Cybersecurity has been top of mind for legislators in the United States, with two different House panels giving a green light to bills that would allow the State Department to implement a bug bounty program and ensure increased security for critical infrastructure in the energy sector.

It’s hardly a secret that there are weaknesses in the digital systems of several federal agencies, which is why Reps. Ted Lieu (D-Calif.) and Ted Yoho (R. Fla.) co-sponsored the “Hack Your State Department Act.” The House Foreign Committee approved a bipartisan bill that would allow security researchers to search for flaws in the State Department’s digital systems.

The bill, introduced on 21 March, highlights the federal government’s efforts to enhance cybersecurity. Approved 9 May by the House panel, the bill will now go to the full House for a vote.
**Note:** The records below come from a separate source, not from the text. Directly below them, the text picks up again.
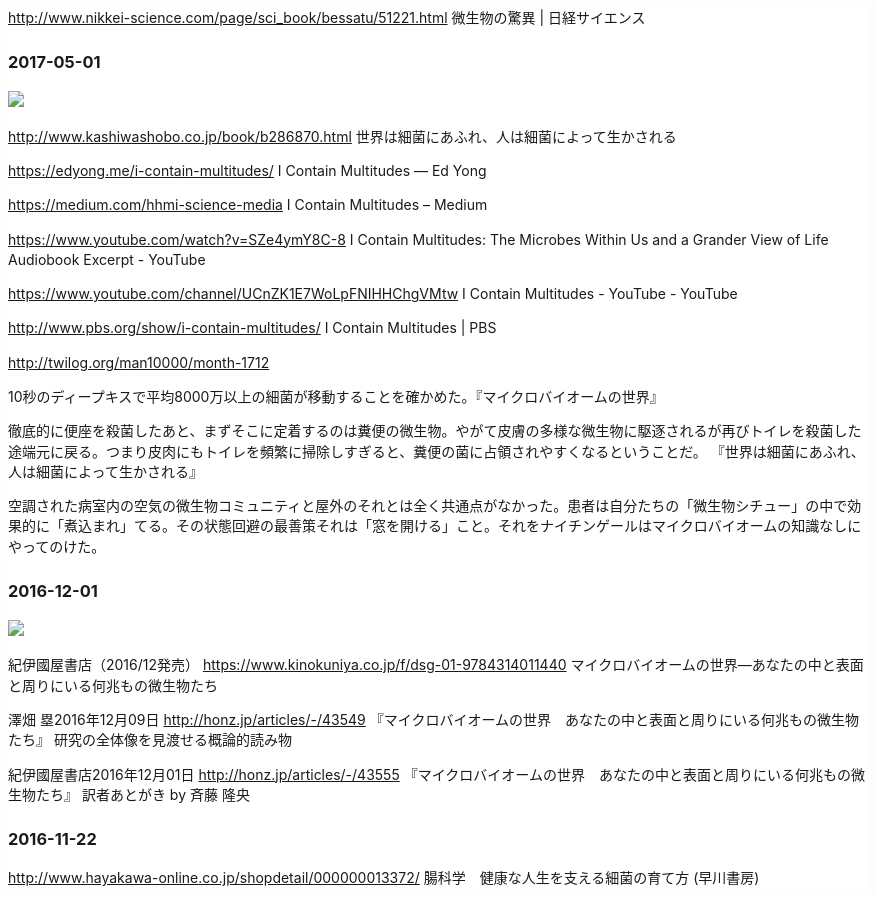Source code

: http://www.nikkei-science.com/page/sci_book/bessatu/51221.html
微生物の驚異 | 日経サイエンス

### 2017-05-01
![](http://www.kashiwashobo.co.jp//images/book/286870.jpg)

http://www.kashiwashobo.co.jp/book/b286870.html
世界は細菌にあふれ、人は細菌によって生かされる

https://edyong.me/i-contain-multitudes/
I Contain Multitudes — Ed Yong

https://medium.com/hhmi-science-media
I Contain Multitudes – Medium

https://www.youtube.com/watch?v=SZe4ymY8C-8
I Contain Multitudes: The Microbes Within Us and a Grander View of Life Audiobook Excerpt - YouTube

https://www.youtube.com/channel/UCnZK1E7WoLpFNIHHChgVMtw
I Contain Multitudes - YouTube - YouTube

http://www.pbs.org/show/i-contain-multitudes/
I Contain Multitudes | PBS

http://twilog.org/man10000/month-1712

10秒のディープキスで平均8000万以上の細菌が移動することを確かめた。『マイクロバイオームの世界』

徹底的に便座を殺菌したあと、まずそこに定着するのは糞便の微生物。やがて皮膚の多様な微生物に駆逐されるが再びトイレを殺菌した途端元に戻る。つまり皮肉にもトイレを頻繁に掃除しすぎると、糞便の菌に占領されやすくなるということだ。
『世界は細菌にあふれ、人は細菌によって生かされる』

空調された病室内の空気の微生物コミュニティと屋外のそれとは全く共通点がなかった。患者は自分たちの「微生物シチュー」の中で効果的に「煮込まれ」てる。その状態回避の最善策それは「窓を開ける」こと。それをナイチンゲールはマイクロバイオームの知識なしにやってのけた。

### 2016-12-01
![](https://www.kinokuniya.co.jp/images/goods/ar2/web/imgdata2/43140/4314011440.jpg)

紀伊國屋書店（2016/12発売）
https://www.kinokuniya.co.jp/f/dsg-01-9784314011440
マイクロバイオームの世界―あなたの中と表面と周りにいる何兆もの微生物たち

澤畑 塁2016年12月09日
http://honz.jp/articles/-/43549
『マイクロバイオームの世界　あなたの中と表面と周りにいる何兆もの微生物たち』 研究の全体像を見渡せる概論的読み物

紀伊國屋書店2016年12月01日
http://honz.jp/articles/-/43555
『マイクロバイオームの世界　あなたの中と表面と周りにいる何兆もの微生物たち』
訳者あとがき by 斉藤 隆央

### 2016-11-22

http://www.hayakawa-online.co.jp/shopdetail/000000013372/
腸科学　健康な人生を支える細菌の育て方 (早川書房)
If approved, the State Department will have one year to establish a Disclosure Program (VDP), which will set the parameters for responsible disclosure. The VDP will also include State Department procedures for fixing reported vulnerabilities.

According to The Hill, Lieu said the VDP provision “sets clear rules of the road so that when people outside the department discover vulnerabilities on systems, they can report it in a safe, secure and legal manner with the confidence that the department will actually fix the problems.”

Modeled after the highly successful “Hack the Pentagon” program established by the Defense Department, the pilot bug bounty program will reward ethical hackers for discovering vulnerabilities.

Additionally, a House Energy and Commerce Committee approved several pieces of legislation to secure critical infrastructure across industries in the energy sector.

“The bipartisan proposals are designed to bolster the Department of Energy’s cybersecurity efforts. One, for instance, would establish a new program at the department focused on the security and cybersecurity of energy pipelines and liquefied natural gas facilities,” The Hill reported.

The actions of both committees affirm the commitment to improving security across digital systems and throughout the nation’s critical energy assets.

In related news, Senate Democrats have moved to force a vote on net neutrality. Led by Sen. Ed Markey (D-Mass.) a contingency of senators submitted a petition under the Congressional Review Act to restore the rules of the 20 Open Internet Order.

According to The Verge, “The resolution has gained significant support from the internet community.” On Wednesday Reddit, Tumblr, Etsy and other sites put up Red Alert banners as part of a day of action intending to boost petitions in support of the resolution.